Understanding Total Expense Ratio and SEBI’s Base Expense Ratio (BER) Framework for Mutual Funds

The expense ratio in mutual funds represents the annual ongoing charge deducted from a scheme’s assets to cover operational costs. This charge is expressed as a percentage of the scheme’s daily net assets and is reflected in the Net Asset Value (NAV).

This is general educational content only, not personalised investment advice. Consult a SEBI-registered investment adviser.

A common misunderstanding is that all mutual fund charges are hidden within one figure. In reality, the Total Expense Ratio (TER) has traditionally bundled various costs, but SEBI’s recent changes introduce greater separation for clarity. One key nuance is the shift to a Base Expense Ratio (BER) structure, where certain statutory levies are now excluded from the capped portion. These changes were approved on December 17, 2025.

Many Indian households compare mutual funds to familiar options like fixed deposits or gold, where returns appear straightforward without visible ongoing deductions. In mutual funds, however, the expense ratio is deducted each day silently from the NAV, similar to how small daily contributions maintain shared facilities.

The expense ratio is like the maintenance charge in a housing society – a small daily contribution from all residents that covers management, security, and upkeep, deducted silently to keep the society running smoothly. This helps ensure the common areas remain functional, but the amount varies based on the society’s size and needs.

SEBI’s BER framework separates core fees from statutory levies for transparency.

What is Total Expense Ratio (TER)?

The Total Expense Ratio (TER) is the complete annual cost borne by investors in a mutual fund scheme, expressed as a percentage of the scheme’s average daily net assets.

It includes all recurring expenses related to managing and operating the scheme. These costs are deducted daily from the scheme’s assets, which reduces the NAV proportionally each day.

In Indian mutual funds, under the updated framework, the TER comprises the Base Expense Ratio (BER) plus brokerage and statutory/regulatory levies charged separately on actuals.
● ● ● ● ● ● ●
STUDY QUESTIONS:
• 1. According to the passage on mutual fund expense ratios, on what date were SEBI's changes approved?
• 2. Print the portion of the mutual fund expense ratio passage starting at "The expense ratio is like" and ending at "daily net assets.".
The records below come from a separate source.
● ● ● ● ● ● ●
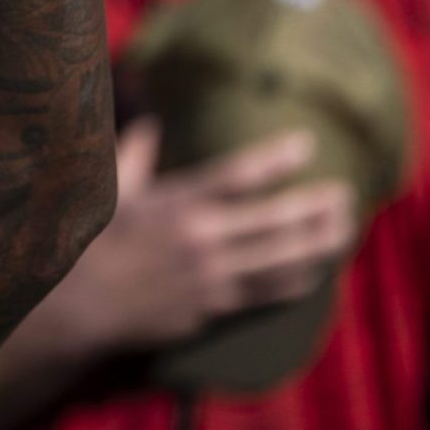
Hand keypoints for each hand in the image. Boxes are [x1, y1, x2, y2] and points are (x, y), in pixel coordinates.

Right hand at [47, 119, 359, 353]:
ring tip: (345, 229)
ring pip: (281, 260)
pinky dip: (298, 282)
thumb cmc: (93, 240)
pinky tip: (317, 271)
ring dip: (319, 244)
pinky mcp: (213, 308)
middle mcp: (199, 238)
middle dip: (316, 205)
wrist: (83, 305)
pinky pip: (267, 295)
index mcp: (175, 202)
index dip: (276, 158)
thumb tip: (150, 121)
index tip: (307, 145)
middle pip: (275, 219)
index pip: (237, 174)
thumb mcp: (112, 190)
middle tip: (346, 193)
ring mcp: (210, 276)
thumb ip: (135, 153)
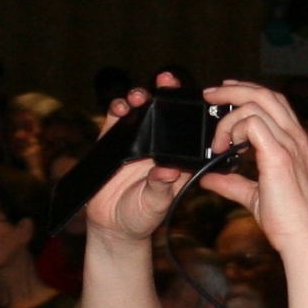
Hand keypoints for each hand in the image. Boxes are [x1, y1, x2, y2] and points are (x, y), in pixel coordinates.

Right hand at [81, 77, 194, 247]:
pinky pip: (116, 120)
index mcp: (176, 158)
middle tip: (166, 82)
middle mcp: (157, 146)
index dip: (190, 110)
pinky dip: (117, 109)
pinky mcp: (113, 142)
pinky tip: (120, 108)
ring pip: (140, 111)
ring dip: (140, 98)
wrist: (114, 225)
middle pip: (163, 112)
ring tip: (139, 96)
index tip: (194, 95)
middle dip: (164, 93)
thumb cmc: (142, 215)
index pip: (187, 129)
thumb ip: (161, 188)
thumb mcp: (156, 204)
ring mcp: (136, 142)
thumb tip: (168, 171)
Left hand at [196, 80, 307, 262]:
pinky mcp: (278, 155)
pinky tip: (225, 148)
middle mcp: (296, 137)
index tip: (223, 93)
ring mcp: (289, 143)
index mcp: (295, 142)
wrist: (304, 238)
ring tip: (216, 139)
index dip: (248, 92)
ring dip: (229, 114)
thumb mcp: (254, 196)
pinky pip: (252, 122)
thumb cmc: (288, 221)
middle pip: (265, 93)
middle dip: (233, 88)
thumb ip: (232, 184)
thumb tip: (208, 178)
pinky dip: (233, 129)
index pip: (274, 102)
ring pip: (257, 103)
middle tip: (210, 93)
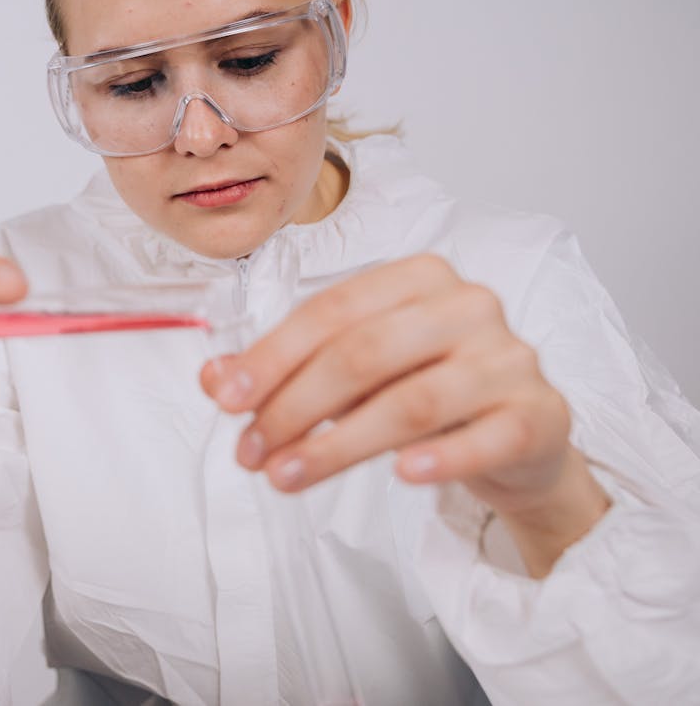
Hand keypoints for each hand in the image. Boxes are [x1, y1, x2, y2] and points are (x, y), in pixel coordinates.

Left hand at [200, 254, 608, 575]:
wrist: (517, 437)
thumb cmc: (425, 388)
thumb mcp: (351, 376)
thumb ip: (284, 371)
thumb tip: (215, 378)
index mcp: (417, 277)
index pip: (330, 312)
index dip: (272, 357)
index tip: (228, 401)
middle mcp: (467, 304)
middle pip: (363, 352)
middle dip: (294, 405)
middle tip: (251, 452)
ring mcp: (509, 358)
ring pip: (413, 400)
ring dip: (340, 444)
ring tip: (288, 476)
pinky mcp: (539, 413)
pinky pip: (486, 436)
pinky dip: (442, 456)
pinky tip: (402, 475)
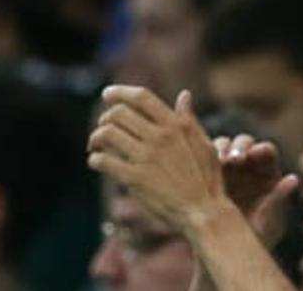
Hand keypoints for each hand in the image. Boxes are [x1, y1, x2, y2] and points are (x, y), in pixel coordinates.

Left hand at [89, 87, 242, 234]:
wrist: (204, 212)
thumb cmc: (207, 178)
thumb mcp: (203, 142)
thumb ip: (189, 119)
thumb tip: (184, 94)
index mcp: (176, 125)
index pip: (142, 97)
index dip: (121, 92)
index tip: (107, 94)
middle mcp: (160, 137)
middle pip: (119, 113)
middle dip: (105, 117)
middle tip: (102, 127)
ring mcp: (147, 157)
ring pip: (107, 134)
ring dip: (96, 137)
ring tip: (95, 146)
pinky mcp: (135, 179)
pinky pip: (104, 161)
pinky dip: (95, 159)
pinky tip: (97, 162)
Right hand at [210, 134, 298, 247]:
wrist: (228, 255)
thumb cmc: (256, 239)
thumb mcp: (270, 223)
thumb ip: (280, 200)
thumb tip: (294, 179)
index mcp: (267, 172)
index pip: (266, 152)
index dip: (261, 150)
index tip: (256, 154)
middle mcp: (247, 165)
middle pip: (244, 144)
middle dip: (239, 147)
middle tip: (234, 159)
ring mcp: (225, 168)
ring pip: (221, 147)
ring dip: (219, 150)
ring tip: (218, 162)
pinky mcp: (205, 175)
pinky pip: (202, 161)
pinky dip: (201, 160)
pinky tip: (199, 168)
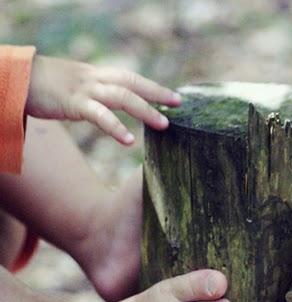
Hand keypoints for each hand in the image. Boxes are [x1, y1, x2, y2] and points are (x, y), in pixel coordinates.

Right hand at [25, 55, 180, 143]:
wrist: (18, 79)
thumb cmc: (46, 87)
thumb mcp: (76, 88)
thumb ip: (96, 97)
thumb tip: (111, 109)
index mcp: (97, 75)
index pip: (131, 78)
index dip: (153, 87)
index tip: (174, 97)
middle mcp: (94, 78)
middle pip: (132, 82)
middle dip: (157, 93)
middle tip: (178, 105)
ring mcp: (84, 89)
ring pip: (121, 96)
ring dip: (144, 110)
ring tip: (163, 124)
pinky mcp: (73, 103)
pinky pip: (99, 115)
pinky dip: (115, 127)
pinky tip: (129, 140)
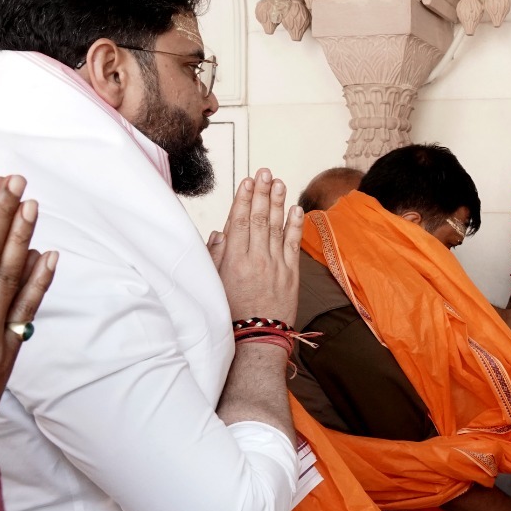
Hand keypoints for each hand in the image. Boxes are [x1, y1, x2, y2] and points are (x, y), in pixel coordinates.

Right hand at [210, 168, 303, 323]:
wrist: (257, 338)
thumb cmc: (231, 313)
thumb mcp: (214, 284)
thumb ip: (216, 256)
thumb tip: (220, 232)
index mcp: (234, 260)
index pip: (240, 221)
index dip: (243, 199)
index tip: (247, 181)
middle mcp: (256, 258)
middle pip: (259, 218)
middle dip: (261, 193)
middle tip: (264, 172)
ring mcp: (276, 264)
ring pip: (277, 226)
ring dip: (278, 202)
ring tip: (278, 182)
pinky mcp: (291, 273)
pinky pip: (294, 244)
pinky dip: (295, 225)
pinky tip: (296, 209)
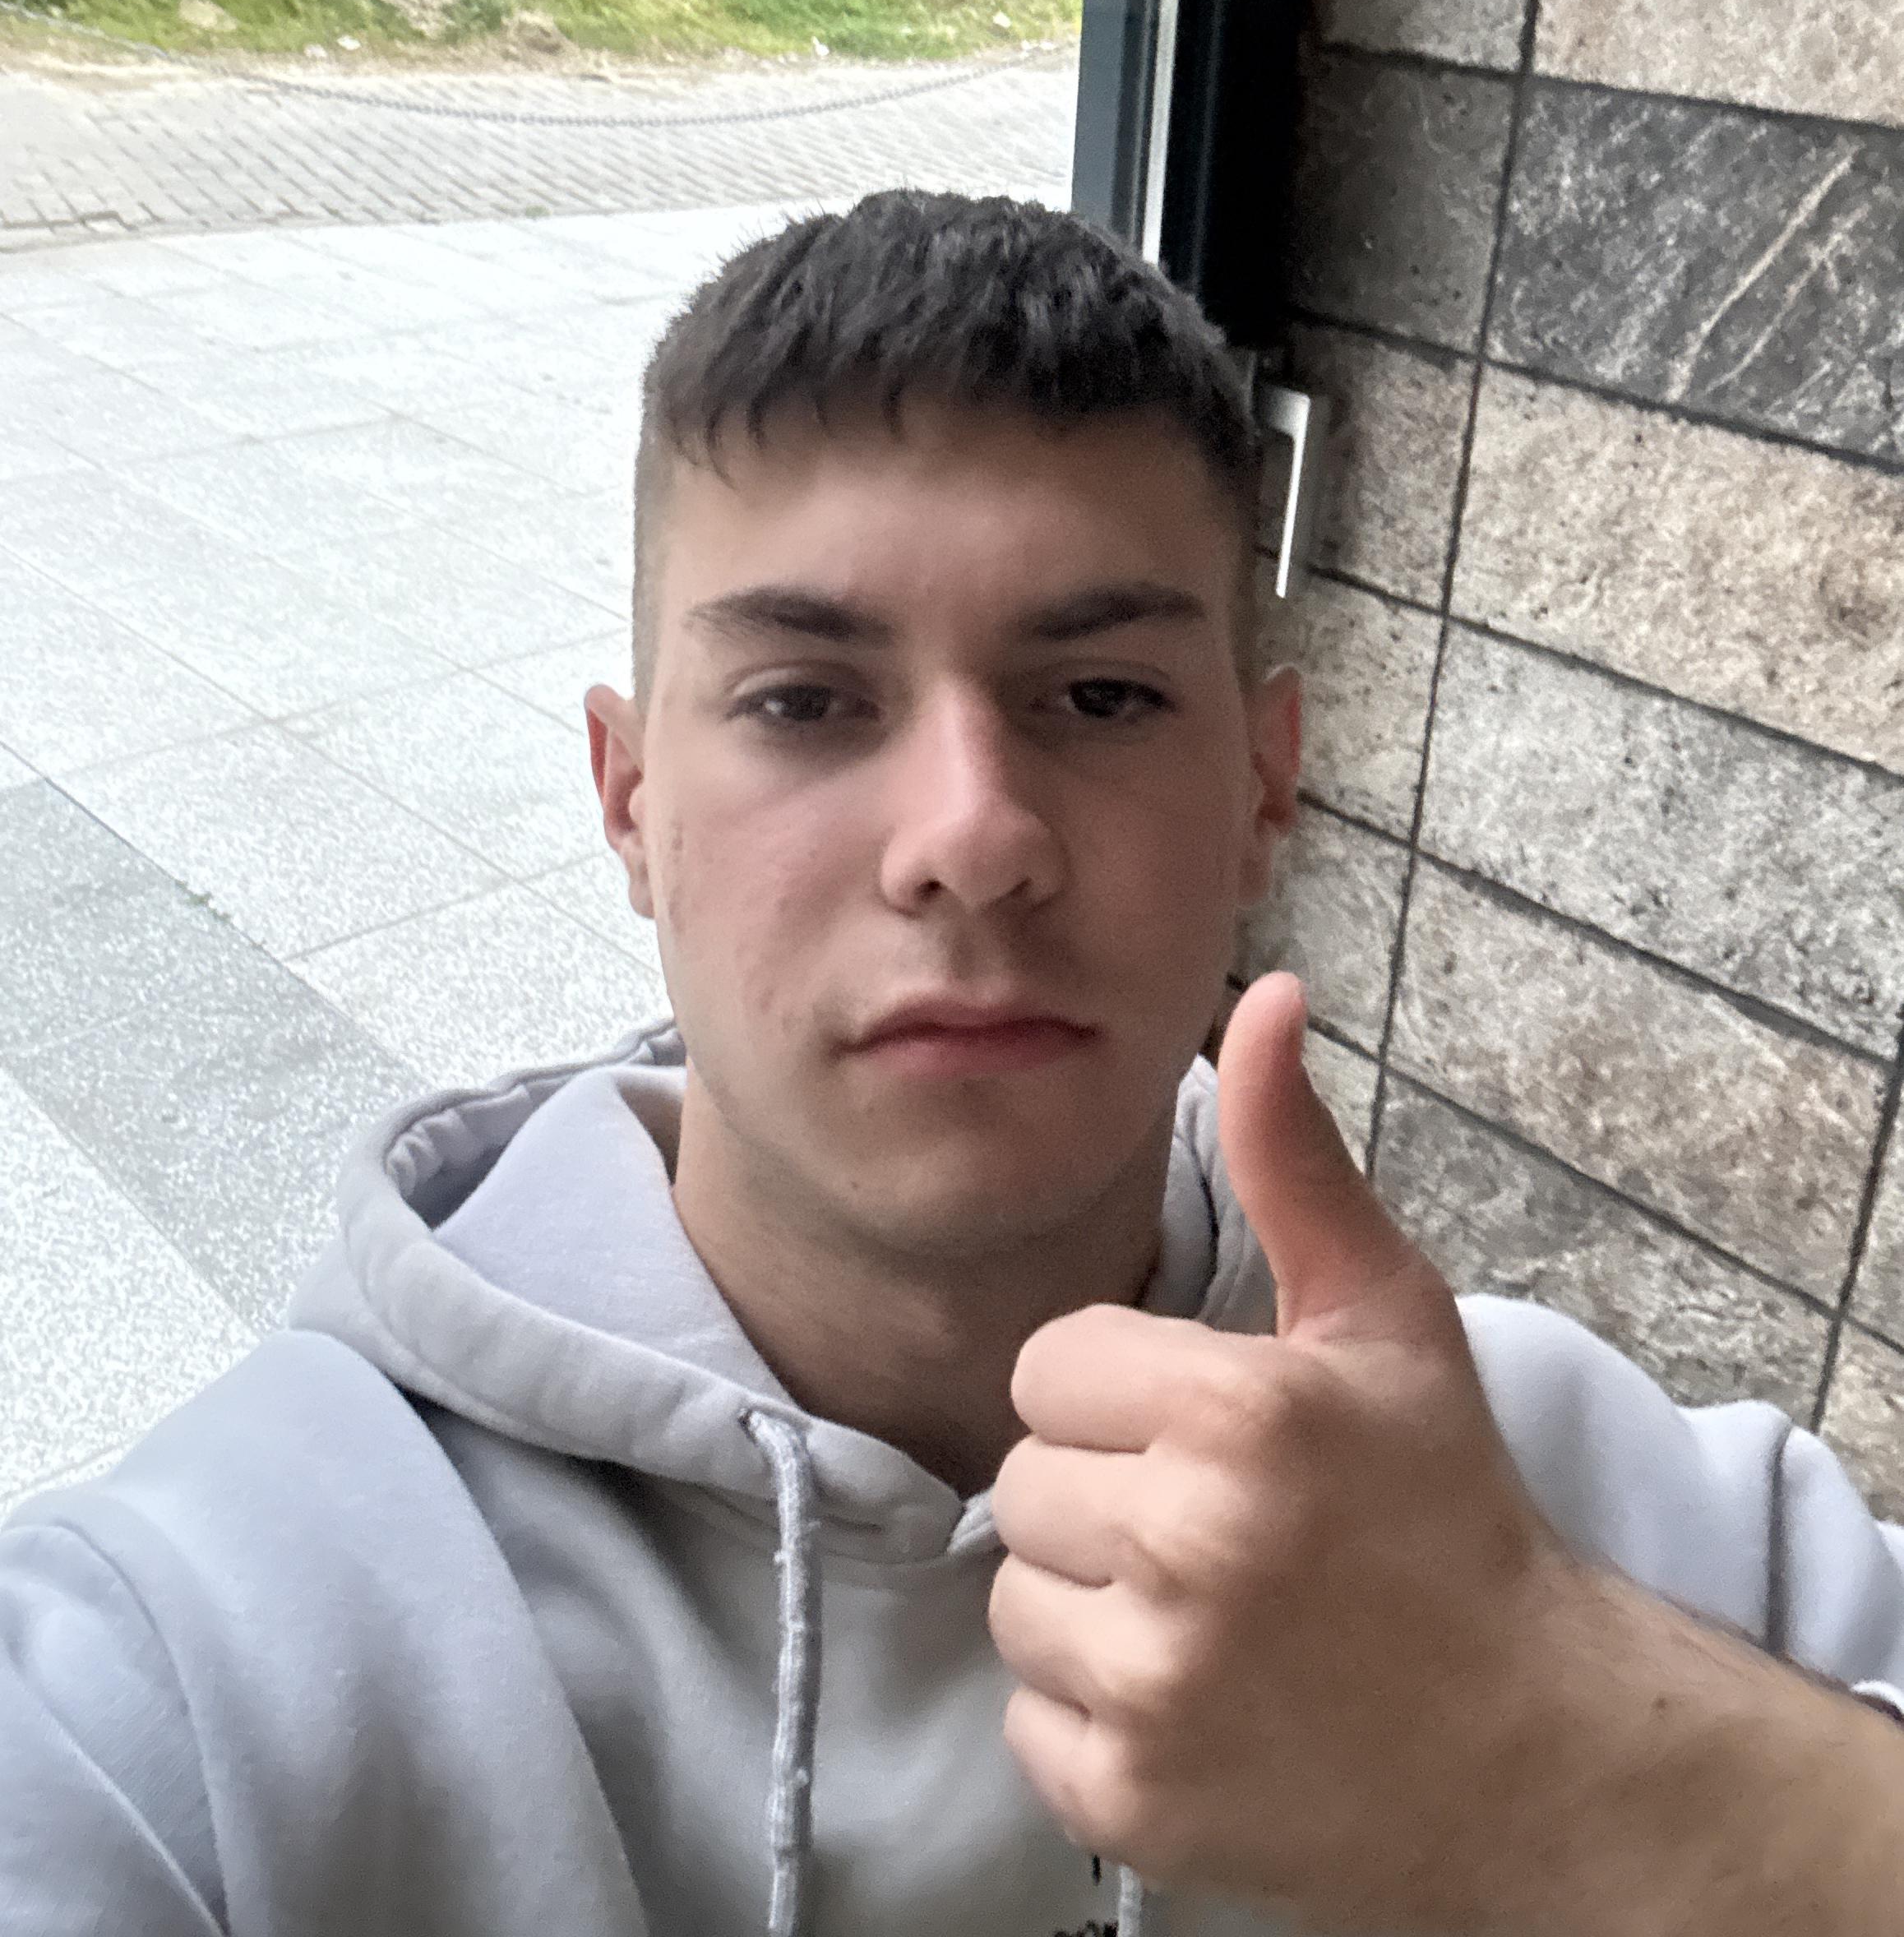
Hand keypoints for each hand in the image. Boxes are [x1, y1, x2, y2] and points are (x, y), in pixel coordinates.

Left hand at [986, 973, 1623, 1932]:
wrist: (1536, 1748)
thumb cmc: (1448, 1511)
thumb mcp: (1385, 1315)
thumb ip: (1291, 1157)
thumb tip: (1259, 995)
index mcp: (1240, 1412)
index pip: (1050, 1366)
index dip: (1122, 1395)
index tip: (1209, 1432)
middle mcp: (1190, 1547)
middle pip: (1021, 1482)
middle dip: (1103, 1493)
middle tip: (1217, 1528)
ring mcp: (1158, 1688)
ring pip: (1014, 1598)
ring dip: (1091, 1602)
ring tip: (1209, 1613)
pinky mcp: (1132, 1803)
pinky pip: (1028, 1717)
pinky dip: (1092, 1714)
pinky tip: (1197, 1700)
● ● ● ● ● ● ●
RESPONSES TO THE EXERCISE:
• 1. December 17, 2025.

• 2.
The expense ratio is like the maintenance charge in a housing society – a small daily contribution from all residents that covers management, security, and upkeep, deducted silently to keep the society running smoothly. This helps ensure the common areas remain functional, but the amount varies based on the society’s size and needs.

SEBI’s BER framework separates core fees from statutory levies for transparency.

What is Total Expense Ratio (TER)?

The Total Expense Ratio (TER) is the complete annual cost borne by investors in a mutual fund scheme, expressed as a percentage of the scheme’s average daily net assets.